Halid Recep Arman’s Approach in Polyphonıcızatıon of Turkosh Music


Çokamay B.

13. Uluslararası Hisarlı Ahmet Sempozyumu, Kütahya, Turkey, 8 - 11 June 2023, pp.21-22

  • Publication Type: Conference Paper / Summary Text
  • City: Kütahya
  • Country: Turkey
  • Page Numbers: pp.21-22
  • Çanakkale Onsekiz Mart University Affiliated: Yes

Abstract

The concepts of Turkish music and polyphony have been associated with each other for nearly 200 years. In addition to the modernization movements in the Ottoman Empire, polyphonic Turkish music gained momentum in the Republican period with composers studying in foreign countries, and became a national issue with the intellectual contribution of thinkers of the period such as Ziya Gökalp and Mustafa Kemal's efforts, will and desire to carry Turkish music to universal dimensions. This new genre, known as "polyphonic Turkish music", was initially created by singing Turkish folk songs in a timed system and using western music harmony. Composers in this genre usually took folk music motifs in their entirety and sometimes composed new music from these motifs. In both formation processes, the composers of the period composed their music within the framework of the compositional understanding of the schools where they received their education. In addition to this progress in the civilian wing, the military wing, which felt and carried the Ottoman heritage more, included very few works. During this vicious circle of progress, the name Halid Recep Arman came to the forefront and provided unforgettable services to the military music repertoire up to the present day. In his works and arrangements, Arman utilized the makam and usul features of Turkish music as well as modern harmony and orchestration techniques, and the contrapuntal weave and chromaticism elements used in polyphony can be considered as the most important features of his compositional style. In this study, Halid Recep Arman's compositional approach and accordingly his polyphonicizations of Turkish music were analyzed musically in terms of various variables. The analysis aims to better understand Arman's approach to the polyphony of Turkish music under the headings of makam, melody, harmony, polyphony and orchestration/instrumentation. 
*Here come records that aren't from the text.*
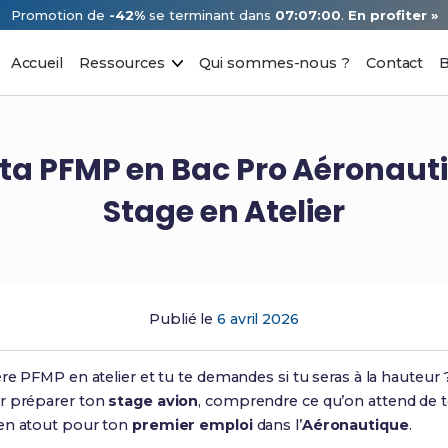
Promotion de
-42%
se terminant dans
07:06:59
.
En profiter »
Accueil
Ressources
Qui sommes-nous ?
Contact
B
r ta PFMP en Bac Pro Aéronaut
Stage en Atelier
Publié le
6 avril 2026
ère PFMP en atelier et tu te demandes si tu seras à la hauteur
ur préparer ton
stage avion
, comprendre ce qu’on attend de t
 en atout pour ton
premier emploi
dans l’
Aéronautique
.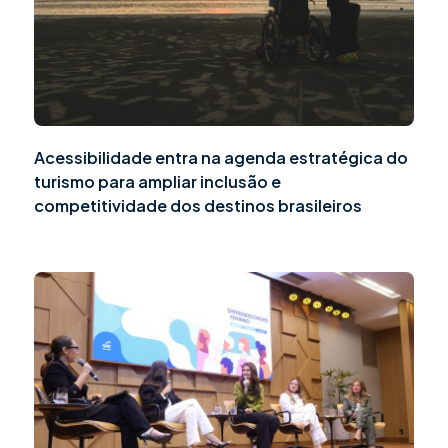
Acessibilidade entra na agenda estratégica do
turismo para ampliar inclusão e
competitividade dos destinos brasileiros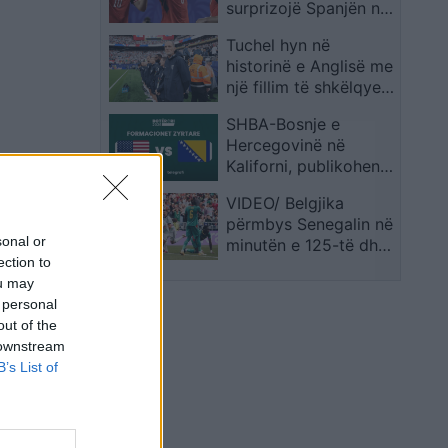
surprizojë Spanjën në
Kupën e Botës
Tuchel hyn në
historinë e Anglisë me
një fillim të shkëlqyer
si përzgjedhës
SHBA-Bosnje e
Hercegovinë në
Kaliforni, publikohen
formacionet zyrtare
VIDEO/ Belgjika
përmbys Senegalin në
sonal or
minutën e 125-të dhe
ection to
siguron biletën për në
ou may
1/8 e finales
 personal
out of the
 downstream
B’s List of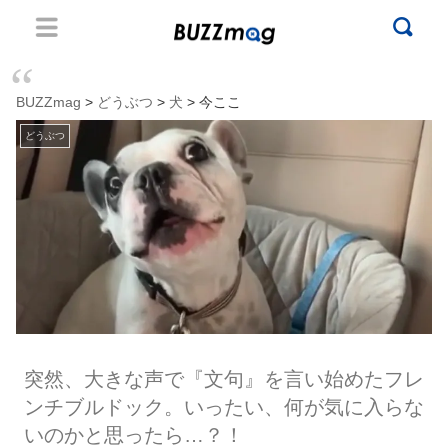
BUZZmag
>
どうぶつ
>
犬
> 今ここ
どうぶつ
突然、大きな声で『文句』を言い始めたフレ
ンチブルドック。いったい、何が気に入らな
いのかと思ったら…？！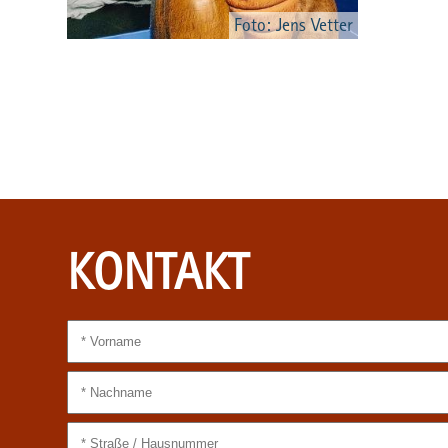
Foto: Jens Vetter
KONTAKT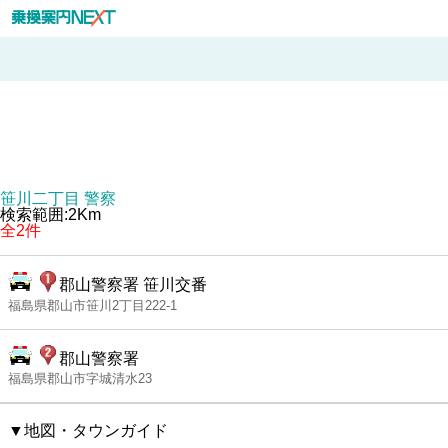
笹川二丁目 警察
検索範囲:2Km
全2件
郡山警察署 笹川交番
福島県郡山市笹川2丁目222-1
郡山警察署
福島県郡山市字城清水23
▼地図・タウンガイド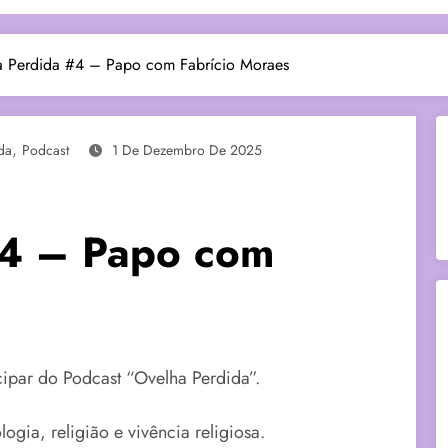
a Perdida #4 – Papo com Fabrício Moraes
,
da
Podcast
1 De Dezembro De 2025
#4 – Papo com
cipar do Podcast “Ovelha Perdida”.
gia, religião e vivência religiosa.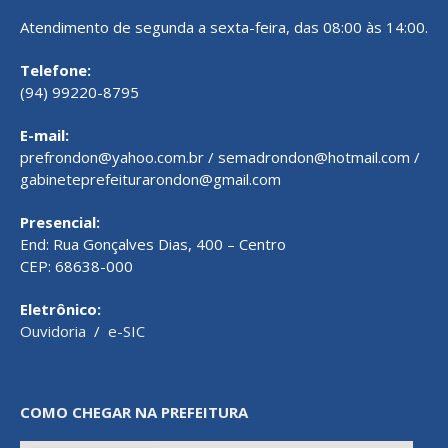
Atendimento de segunda a sexta-feira, das 08:00 às 14:00.
Telefone:
(94) 99220-8795
E-mail:
prefrondon@yahoo.com.br / semadrondon@hotmail.com /
gabineteprefeiturarondon@gmail.com
Presencial:
End: Rua Gonçalves Dias, 400 – Centro
CEP: 68638-000
Eletrônico:
Ouvidoria
/
e-SIC
COMO CHEGAR NA PREFEITURA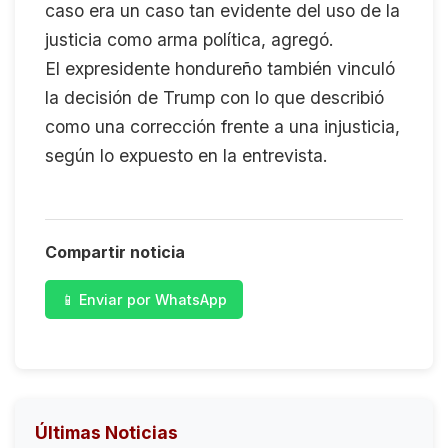
caso era un caso tan evidente del uso de la
justicia como arma política, agregó.
El expresidente hondureño también vinculó
la decisión de Trump con lo que describió
como una corrección frente a una injusticia,
según lo expuesto en la entrevista.
Compartir noticia
📱 Enviar por WhatsApp
Últimas Noticias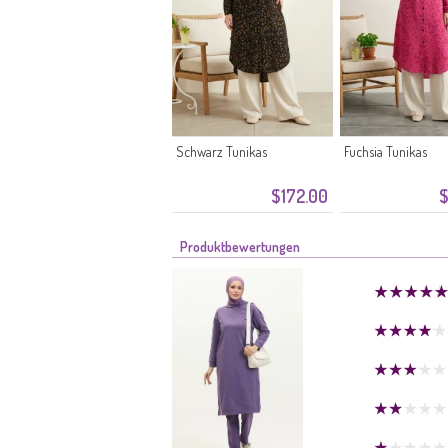
Schwarz Tunikas
Fuchsia Tunikas
$172.00
$
Produktbewertungen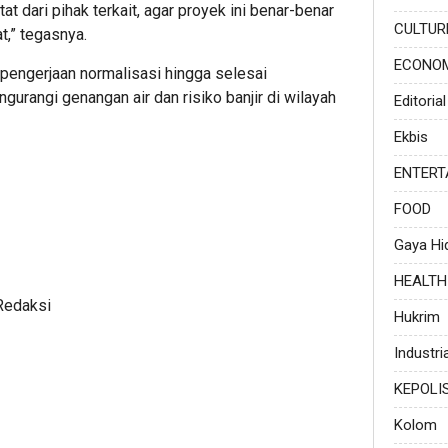
t dari pihak terkait, agar proyek ini benar-benar
CULTUR
,” tegasnya.
ECONO
pengerjaan normalisasi hingga selesai
urangi genangan air dan risiko banjir di wilayah
Editorial
Ekbis
ENTERT
FOOD
Gaya Hi
HEALTH
Redaksi
Hukrim
Industria
KEPOLI
Kolom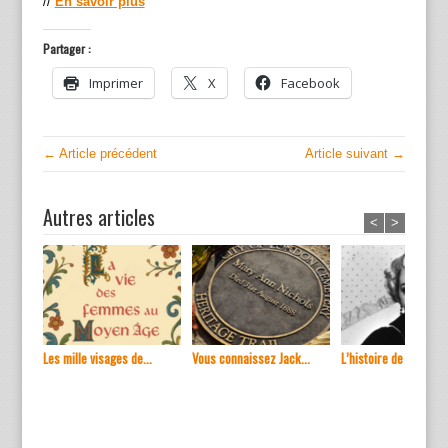
//
En savoir plus
Partager :
Imprimer
X
Facebook
← Article précédent
Article suivant →
Autres articles
<
>
Les mille visages de...
Vous connaissez Jack...
L’histoire de ...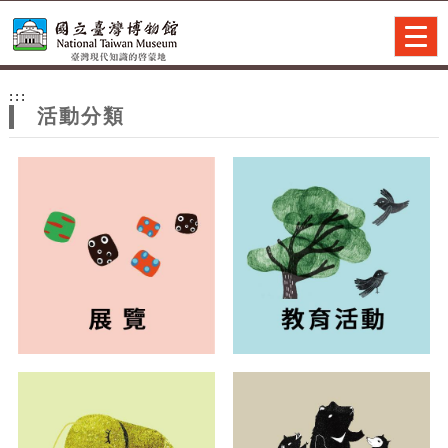
跳到主要內容
網站導覽
Togg
navig
網
:::
站
活動分類
主
題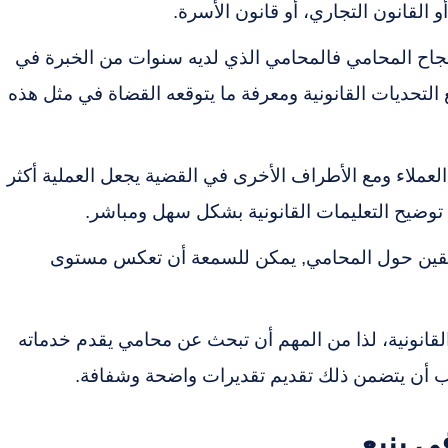
القانون التجاري، أو قانون الأسرة.
في نجاح المحامي فالمحامي الذي لديه سنوات من الخبرة في
لتحديات القانونية ومعرفة ما يتوقعه القضاة في مثل هذه
العملاء ومع الأطراف الأخرى في القضية يجعل العملية أكثر
توضيح التعليمات القانونية بشكل سهل ومباشر.
سابقين حول المحامي, يمكن للسمعة أن تعكس مستوى
لقانونية، لذا من المهم أن تبحث عن محامي يقدم خدماته
جب أن يتضمن ذلك تقديم تقديرات واضحة وشفافة.
ي ينبع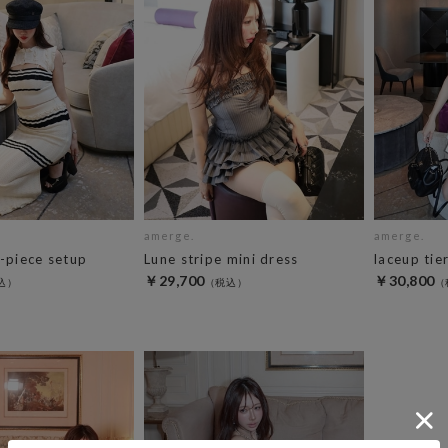
amerge.
amerge.
3-piece setup
Lune stripe mini dress
laceup tie
￥29,700
￥30,800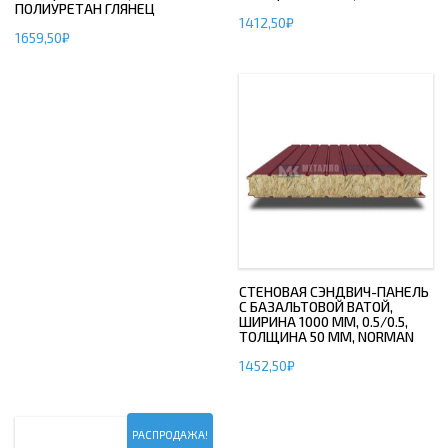
ПОЛИУРЕТАН ГЛЯНЕЦ
1412,50
₽
1659,50
₽
СТЕНОВАЯ СЭНДВИЧ-ПАНЕЛЬ
С БАЗАЛЬТОВОЙ ВАТОЙ,
ШИРИНА 1000 ММ, 0.5/0.5,
ТОЛЩИНА 50 ММ, NORMAN
1452,50
₽
РАСПРОДАЖА!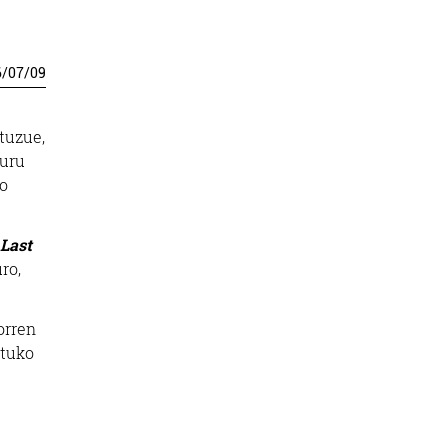
6
/
07
/
09
tuzue,
buru
o
Last
ro,
orren
ituko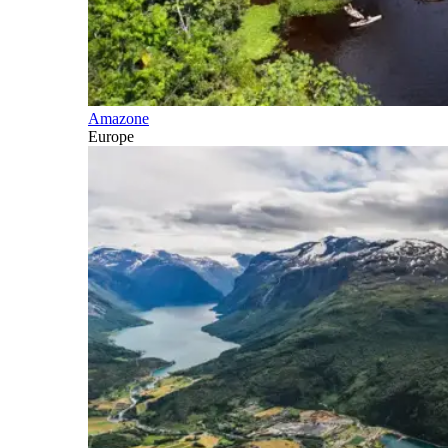
Amazone
Europe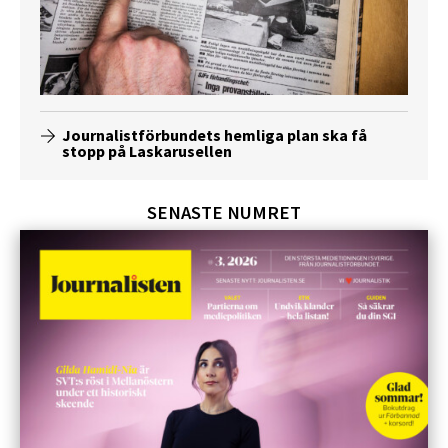
Journalistförbundets hemliga plan ska få
stopp på Laskarusellen
SENASTE NUMRET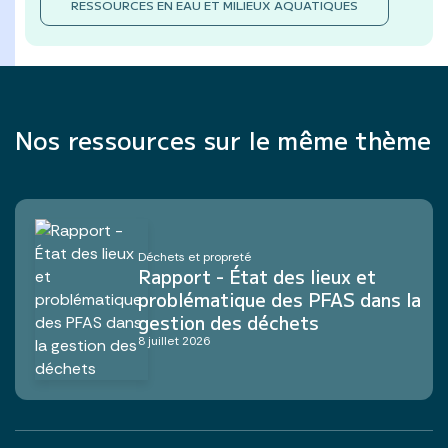
RESSOURCES EN EAU ET MILIEUX AQUATIQUES
Nos ressources sur le même thème
Déchets et propreté
Rapport - État des lieux et
problématique des PFAS dans la
gestion des déchets
8 juillet 2026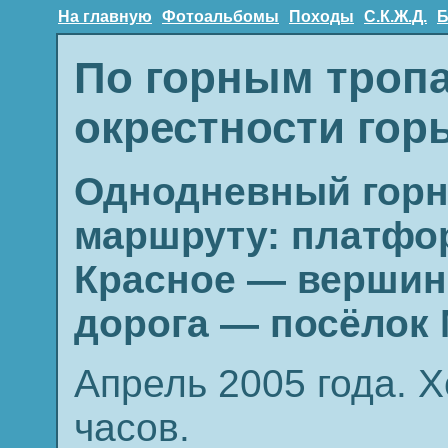
На главную
Фотоальбомы
Походы
С.К.Ж.Д.
Б
По горным тропа
окрестности гор
Однодневный горн
маршруту: платфо
Красное — вершин
дорога — посёлок
Апрель 2005 года. 
часов.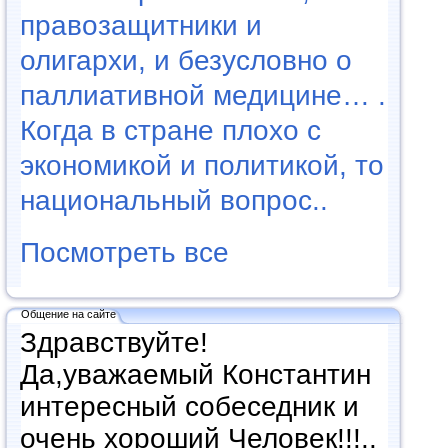
правозащитники и
олигархи, и безусловно о
паллиативной медицине… .
Когда в стране плохо с
экономикой и политикой, то
национальный вопрос..
Посмотреть все
Общение на сайте
Здравствуйте!
Да,уважаемый Константин
интересный собеседник и
очень хороший Человек!!!..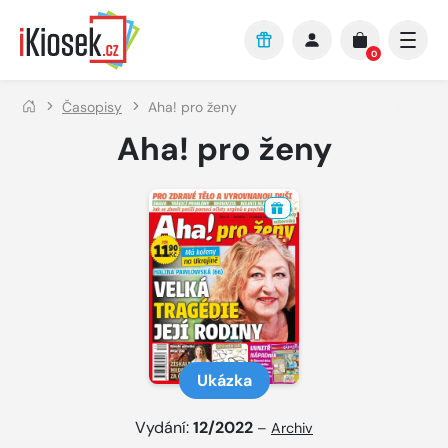
Přejít na hlavní obsah
0
Časopisy
Aha! pro ženy
Aha! pro ženy
Ukázka
Vydání:
12/2022
–
Archiv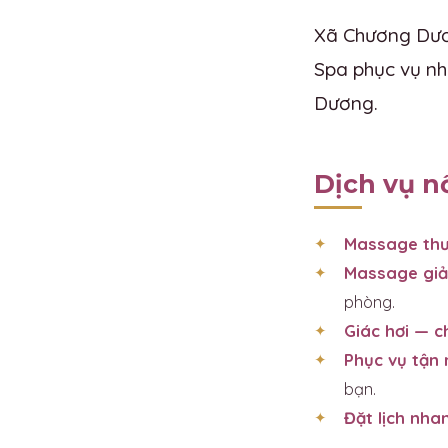
Xã Chương Dươn
Spa phục vụ nh
Dương.
Dịch vụ n
Massage thư
Massage giả
phòng.
Giác hơi — 
Phục vụ tận 
bạn.
Đặt lịch nha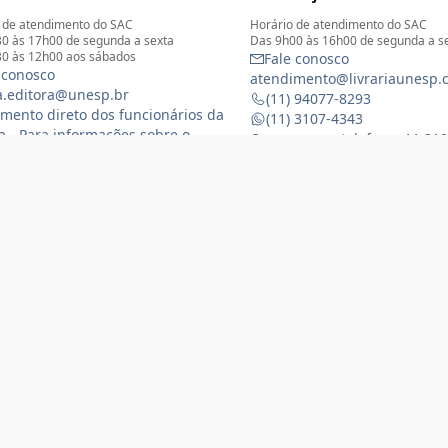
 de atendimento do SAC
Horário de atendimento do SAC
0 às 17h00 de segunda a sexta
Das 9h00 às 16h00 de segunda a s
0 às 12h00 aos sábados
Fale conosco
 conosco
atendimento@livrariaunesp.
ia.editora@unesp.br
(11) 94077-8293
mento direto dos funcionários da
(11) 3107-4343
ia - Para informações sobre o
Compras por telefone: 11 31
namento da Livraria física
 3116-1588
) 99368-8833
Türk müziği ve çokseslilik kavramları yaklaşık 200 yıldır birlikte anılmaktadır. Osmanlı’daki modernleşme hareketlerinin yanı sıra Cumhuriyet döneminde yabancı ülkelerde eğitim gören bestecilerimizle ivme kazanan Çoksesli Türk Müziği, Ziya Gökalp gibi dönemin düşünürlerinin fikri katkısı ve de Mustafa Kemal’in de Türk müziğinin evrensel boyutlara taşınma gayreti, iradesi ve isteğiyle birlikte adeta milli bir mesele haline gelmiştir. “Çoksesli Türk müziği” olarak anılan bu yeni tür, ilk aşamada Türk halk türkülerinin tampere sistem içinde seslendirilip, batı müziği armonisinin kullanımıyla oluşturulmuştur. Bu oluşumdaki besteciler, genellikle halk müziği motiflerini bütünüyle alırken bazen de bu motiflerden yeni müzikler bestelemişlerdir. Her iki oluşum sürecinde dönemin bestecileri eğitim aldıkları okulların bestecilik anlayışları çerçevesinde müziklerini bestelemişlerdir. Sivil kanattaki bu ilerleyişin yanında Osmanlı mirasını daha çok hisseden ve taşıyan askeri kanatta çok az çalışmaya yer verilmiştir. Bu kısır döngü içindeki ilerleme esnasında Halid Recep Arman (1902- 1981) ismi öne çıkmış ve günümüze kadar gelen askeri müzik repertuarına unutulmaz hizmetler sunmuştur. Eserlerinde ve düzenlemelerinde Türk müziğinin makam ve usül özelliklerini kullanmasının yanı sıra modern armoni ve orkestrasyon tekniklerinden de faydalanan Arman’ın çokseslendirmede kullandığı kontrapuntal örgü ve kromatizm öğeleri bestecilik stilindeki en önemli özelliklerinden olarak sayılabilir. Bu çalışmada Halid Recep Arman’ın bestecilik anlayışı ve buna bağlı olarak Türk müziği çokseslendirmelerinin çeşitli değişkenler yönünden müzikal analizi yapılmıştır. Yapılan analiz ile makam, ezgi, armoni, çokseslilik ve orkestrasyon/enstrümantasyon başlıkları altında ele alınarak Arman’ın Türk müziğinin çokseslendirilmesine yönelik yaklaşımının daha iyi anlaşılması amaçlanmıştır.